My two cents :-) One can actually use pyannote
pretrained models without Huggingface authentication. As soon as the model has been downloaded and cached once (yes, this needs a HF token), you no longer need the token for subsequent calls.
@Vaibhavs10, you might want to add a insanely-fast-whisper download --hf-token ...
command to do just that (= download and cache the models once and for all). Subsequent calls to insanely-fast-whisper
would then use this cached version...
The only reason for this HF token thing is for me to know a bit more about my user base.
I am completely blind without this. Thanks for your understanding.
Yeah! Makes sense! Adding an HF Token, in my opinion, is not much of an inconvenience. I'd rework the overall API a bit more over the weekend to make it easier for people to use.
Looking at the codebase, do you have any suggestions for me to make the diarisation process even faster btw?
here is one repo
https://github.com/MahmoudAshraf97/whisper-diarization
also for diarization ,you havnt updated readme file & also in collab its not working
@Vaibhavs10 @akashAD98 can you please provide example code/notebook for diarization? something like this one https://github.com/Vaibhavs10/insanely-fast-whisper/blob/main/notebooks/infer_faster_whisper_large_v2.ipynb
My two cents :-) One can actually use
pyannote
pretrained models without Huggingface authentication. As soon as the model has been downloaded and cached once (yes, this needs a HF token), you no longer need the token for subsequent calls.@Vaibhavs10, you might want to add a
insanely-fast-whisper download --hf-token ...
command to do just that (= download and cache the models once and for all).
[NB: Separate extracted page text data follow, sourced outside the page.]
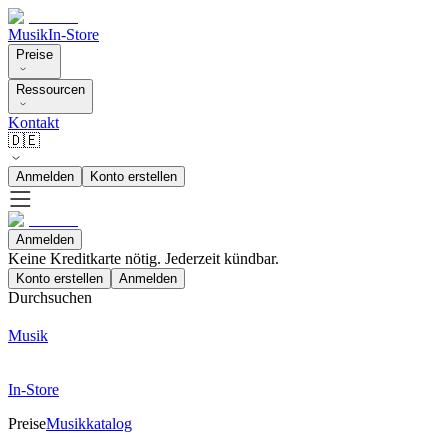
Musik
In-Store
Preise
Ressourcen
Kontakt
🇩🇪
Anmelden
Konto erstellen
Anmelden
Keine Kreditkarte nötig. Jederzeit kündbar.
Konto erstellen
Anmelden
Durchsuchen
Musik
In-Store
Preise
Musikkatalog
Subsequent calls toinsanely-fast-whisper
would then use this cached version...The only reason for this HF token thing is for me to know a bit more about my user base. I am completely blind without this. Thanks for your understanding.
Do we have any updates on running the Pyannote locally? would it be possible to download the model, and run it locally?
@omarsiddiqi224 - It does already. After the first time of downloading the weights it should work locally without the need to pass the token.